The current exhibition originated at the San Francisco Museum of Modern Art and will travel to Germany and England before completing its tour next summer in Minneapolis. The show augments Arbus's photographs with artifacts of her artistic life, from the books in her library (she read Plato, Blake, and Yeats) to her darkroom equipment and several of her cameras.

In 1962, Arbus stopped working with the 35mm Nikon she had used up to then and switched to a larger medium-format Rolliflex. She wrote to friends that year, "I am inept and hopeless with the bigger [camera] and I no longer believe the language of the little one, which I so loved."

In Arbus's hands, the distinction between the two instruments was the difference between harvesting fish with a net and catching a fish with your hands. The new camera, which was not held to the eye but used peering into it at waist-level, placed Arbus in direct rapport with the people she was photographing. This quickly changed her relationship with her subjects, from observer to collaborator.

From the mid-'60s on, Arbus's pictures look more and more posed, not by the photographer alone, but also by the person before her lens. Her sitters became fully active partners in their own depiction, performers of their ideal self-image. The resulting pictures are psychologically naked and often unsettling, particularly because so often people divulge unflattering truths. Many of her portraits expose cowardice, ignorance, and venality. Arbus saved her harshest commentary for those at the center of the ruling class. Her debutantes and society dames seem long ago to have been drained of their life blood.

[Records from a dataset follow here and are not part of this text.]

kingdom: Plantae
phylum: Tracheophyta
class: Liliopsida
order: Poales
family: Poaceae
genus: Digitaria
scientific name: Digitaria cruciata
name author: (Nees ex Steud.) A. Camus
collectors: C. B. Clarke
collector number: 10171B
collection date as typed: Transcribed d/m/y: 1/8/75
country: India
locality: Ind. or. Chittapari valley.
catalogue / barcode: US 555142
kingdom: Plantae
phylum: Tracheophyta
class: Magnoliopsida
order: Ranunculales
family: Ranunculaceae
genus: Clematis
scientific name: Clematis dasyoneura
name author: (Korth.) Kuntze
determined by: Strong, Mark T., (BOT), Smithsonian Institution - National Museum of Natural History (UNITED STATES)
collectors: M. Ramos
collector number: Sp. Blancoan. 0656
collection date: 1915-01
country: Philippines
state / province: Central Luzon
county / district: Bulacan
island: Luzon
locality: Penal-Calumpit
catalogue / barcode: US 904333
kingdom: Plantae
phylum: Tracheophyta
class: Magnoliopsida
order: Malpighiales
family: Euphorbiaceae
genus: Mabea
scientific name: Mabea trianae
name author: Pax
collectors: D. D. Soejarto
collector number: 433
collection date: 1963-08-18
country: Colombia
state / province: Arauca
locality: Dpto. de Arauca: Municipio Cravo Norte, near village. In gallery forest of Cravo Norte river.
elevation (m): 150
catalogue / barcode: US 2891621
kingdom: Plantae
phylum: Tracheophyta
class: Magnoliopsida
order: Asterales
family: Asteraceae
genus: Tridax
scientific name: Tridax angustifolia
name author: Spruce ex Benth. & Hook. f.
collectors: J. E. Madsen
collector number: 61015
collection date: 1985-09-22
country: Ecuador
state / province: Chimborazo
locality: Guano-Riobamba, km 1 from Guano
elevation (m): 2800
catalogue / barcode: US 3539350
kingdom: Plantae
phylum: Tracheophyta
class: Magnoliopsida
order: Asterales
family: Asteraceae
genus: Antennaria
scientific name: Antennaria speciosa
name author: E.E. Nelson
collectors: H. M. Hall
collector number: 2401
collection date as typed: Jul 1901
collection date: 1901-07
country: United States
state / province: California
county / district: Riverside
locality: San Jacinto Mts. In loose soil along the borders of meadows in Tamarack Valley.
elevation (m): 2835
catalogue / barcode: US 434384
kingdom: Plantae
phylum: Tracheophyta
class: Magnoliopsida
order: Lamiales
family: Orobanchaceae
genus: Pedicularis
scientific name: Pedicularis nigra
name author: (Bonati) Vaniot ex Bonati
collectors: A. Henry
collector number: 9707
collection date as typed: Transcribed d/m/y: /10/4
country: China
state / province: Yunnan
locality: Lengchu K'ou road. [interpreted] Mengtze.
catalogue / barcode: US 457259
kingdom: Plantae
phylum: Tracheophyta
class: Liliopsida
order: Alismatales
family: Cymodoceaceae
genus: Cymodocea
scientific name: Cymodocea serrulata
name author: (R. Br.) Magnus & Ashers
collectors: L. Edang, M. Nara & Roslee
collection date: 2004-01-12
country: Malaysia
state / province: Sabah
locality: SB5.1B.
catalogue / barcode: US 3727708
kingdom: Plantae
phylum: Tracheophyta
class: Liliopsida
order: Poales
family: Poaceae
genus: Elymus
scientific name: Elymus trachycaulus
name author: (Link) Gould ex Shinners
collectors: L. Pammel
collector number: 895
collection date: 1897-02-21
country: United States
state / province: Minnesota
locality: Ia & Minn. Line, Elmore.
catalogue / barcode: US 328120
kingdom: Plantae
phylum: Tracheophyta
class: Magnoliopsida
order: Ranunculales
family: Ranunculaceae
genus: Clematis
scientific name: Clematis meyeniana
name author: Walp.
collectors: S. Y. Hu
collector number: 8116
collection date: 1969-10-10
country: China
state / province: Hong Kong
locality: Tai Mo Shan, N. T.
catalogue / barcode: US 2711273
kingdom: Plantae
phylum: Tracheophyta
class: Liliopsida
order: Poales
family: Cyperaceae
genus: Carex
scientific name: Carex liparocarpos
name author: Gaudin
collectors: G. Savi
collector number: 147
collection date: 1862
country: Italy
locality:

Her prowar demonstrators are caricatures of twisted patriotism. And her 1968 portrait of a family in their Westchester backyard is a study in suburban alienation.

Just as often, however, the photographer unearthed beauty, nobility, grace, and a kind of off-kilter salvation. Much of Arbus's work echoed and amplified her own internal struggles, but it would be a disservice to her art to reduce the pictures to evidence of the depression that led her to take her life. Arbus's photographs are more than a portrait of herself. They are an autobiography of mankind's trials and redemptions.

'Diane Arbus: Revelations' continues at the Metropolitan Museum of Art through May 29.